• [WORK ITEM]: Retype the rows below verbatim, leaving out the pictures.

• [INFORMATION GIVEN]:
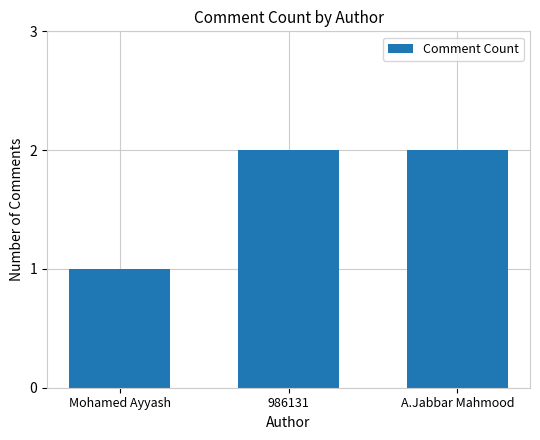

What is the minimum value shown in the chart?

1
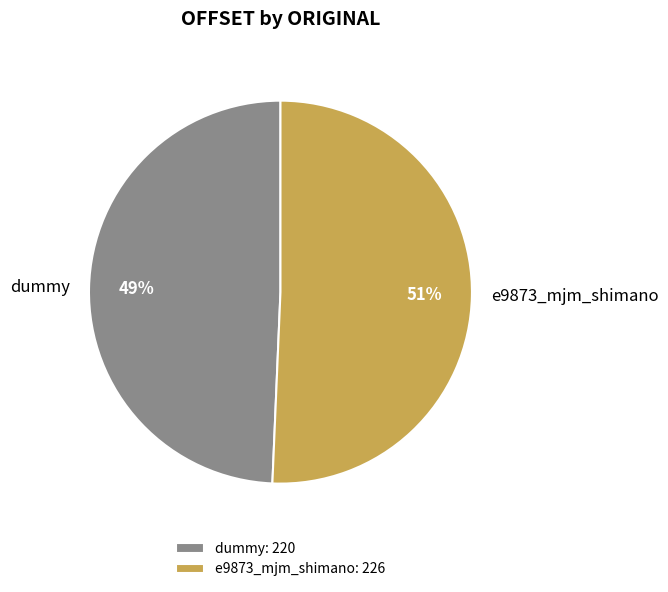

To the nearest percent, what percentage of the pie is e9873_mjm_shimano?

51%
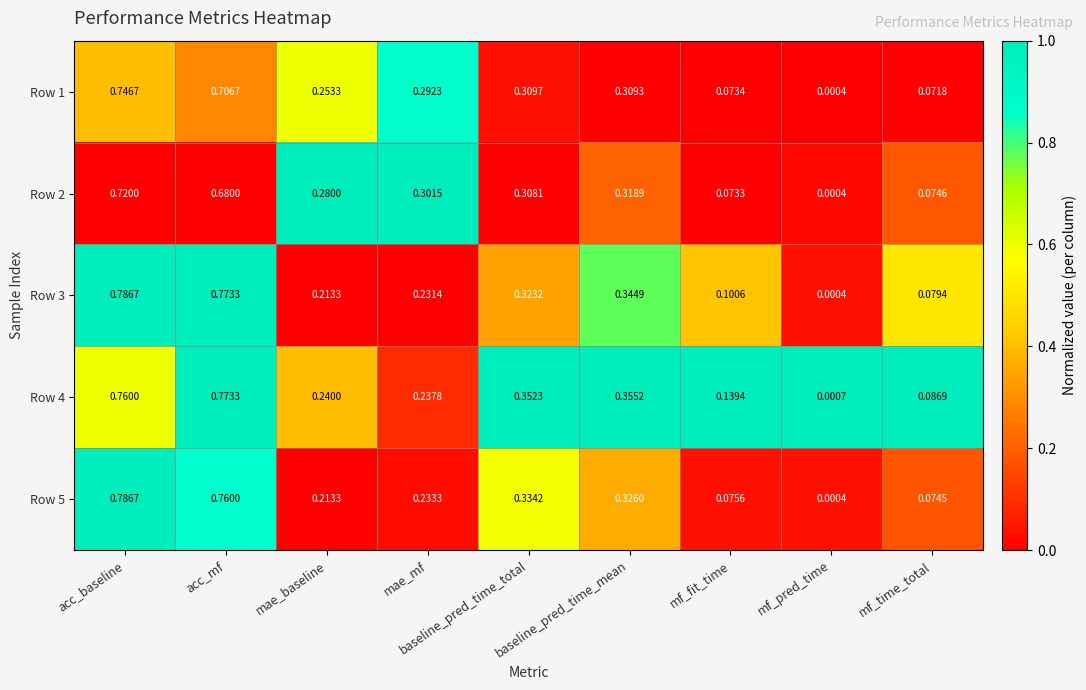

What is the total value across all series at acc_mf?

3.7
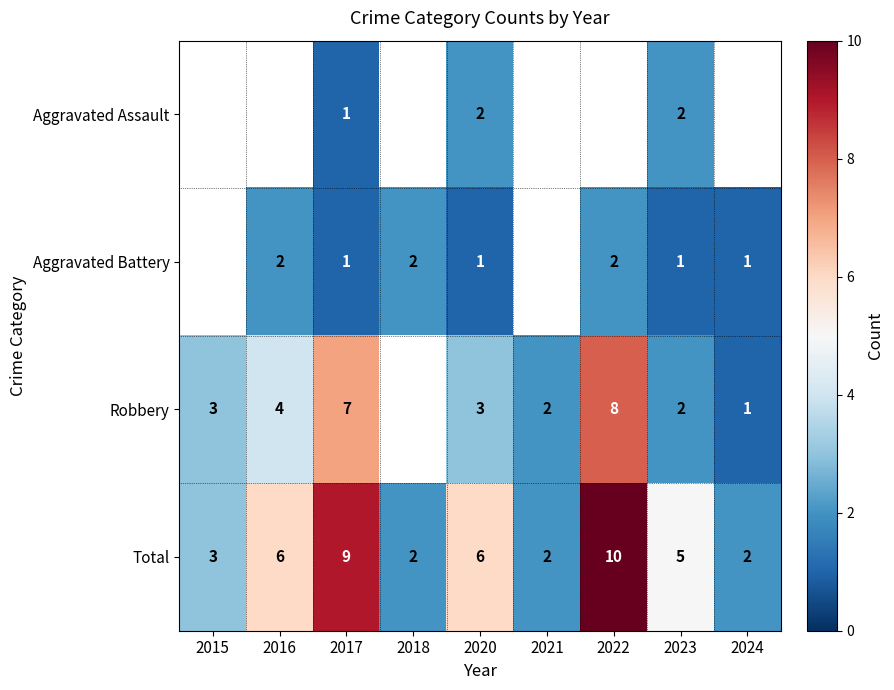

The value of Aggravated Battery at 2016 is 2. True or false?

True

• [RESPONSE TO THIS EXERCISE]:
What is the minimum value shown in the chart?

1

To the nearest percent, what percentage of the pie is e9873_mjm_shimano?

51%

What is the total value across all series at acc_mf?

3.7

The value of Aggravated Battery at 2016 is 2. True or false?

True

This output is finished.